The concepts described herein are not limited to the Fe oxide to reduced Fe process. Any readily size-reduced substance can be used which, in a thermally driven process, can be transformed into a desirable material for forming shaped products using the wide gamut of modern manufacturing technologies requiring powder as a starting form can benefit from the teachings herein.
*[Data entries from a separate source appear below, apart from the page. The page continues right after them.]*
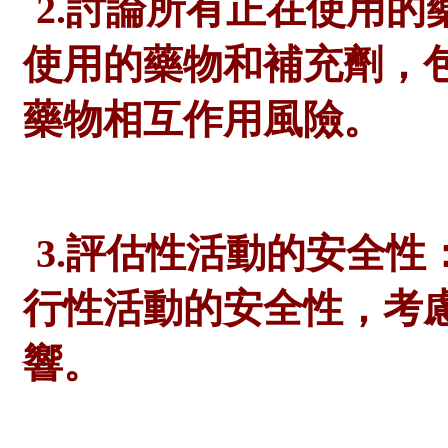
2.討論所有正在使用的
使用的藥物和補充劑，
藥物相互作用風險。
3.評估性活動的安全性
行性活動的安全性，考
響。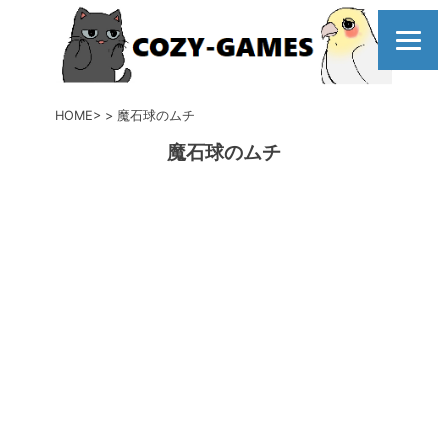
コ
ン
テ
ン
ツ
HOME
魔石球のムチ
へ
魔石球のムチ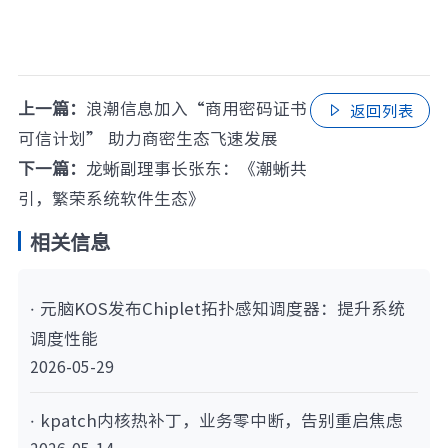
上一篇：
浪潮信息加入“商用密码证书
返回列表

可信计划” 助力商密生态飞速发展
下一篇：
龙蜥副理事长张东：《潮蜥共
引，繁荣系统软件生态》
相关信息
· 元脑KOS发布Chiplet拓扑感知调度器：提升系统
调度性能
2026-05-29
· kpatch内核热补丁，业务零中断，告别重启焦虑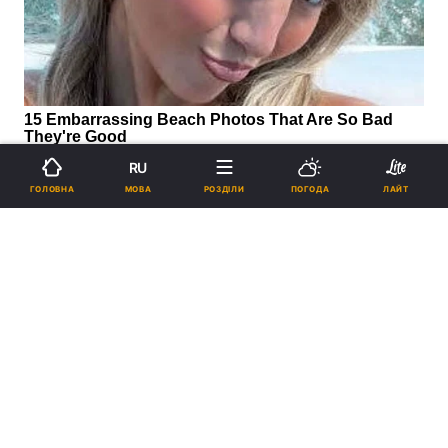
RU
МОВА
ГОЛОВНА
РОЗДІЛИ
ПОГОДА
ЛАЙТ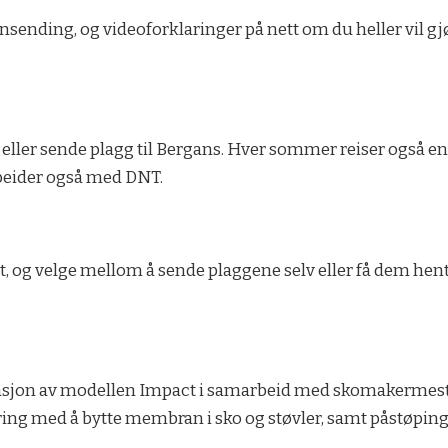
sending, og videoforklaringer på nett om du heller vil gjø
ler sende plagg til Bergans. Hver sommer reiser også en
arbeider også med DNT.
t, og velge mellom å sende plaggene selv eller få dem hent
asjon av modellen Impact i samarbeid med skomakermester 
ring med å bytte membran i sko og støvler, samt påstøping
Additionally, the various forms of capsules can be utilized, as appropriate, in each of the various systems described herein.

Claims

1. A process for reducing mill scale, the process comprising:

providing an ingredient enclosure that contains mill scale and a reducing agent;

applying heat to the container until at least 50% of the mill scale is reduced to metallic iron.

2. A metallurgical process comprising:

providing an ingredient enclosure having a plurality of vents;

placing mill scale in the ingredient enclosure, wherein the mill scale contains a ingredients that when heated gives off volatile gases;

placing a reducing agent in the enclosure;

heating the enclosure;

opening the enclosure vents by the application of heat after a period of time sufficient so that the heat has pyrolysis and decomposition of the volatile gases and at least some portion of the mill scale is reduced to metallic iron.

3. A raw material ingredient used in a metallurgical process for making steel; the raw material ingredient comprising an enclosure and mill scale and a reducing agent in the enclosure, wherein the enclosure includes a vent, the vent opening after a period of time of exposure to sufficient heat so that pyrolysis and decomposition of volatile gases occurs.

4. The process of claim 2 further comprising providing a furnace to heat the enclosure and providing furnace vents that are cooperative with the enclosure vents for the venting of any volatile gases from the enclosure.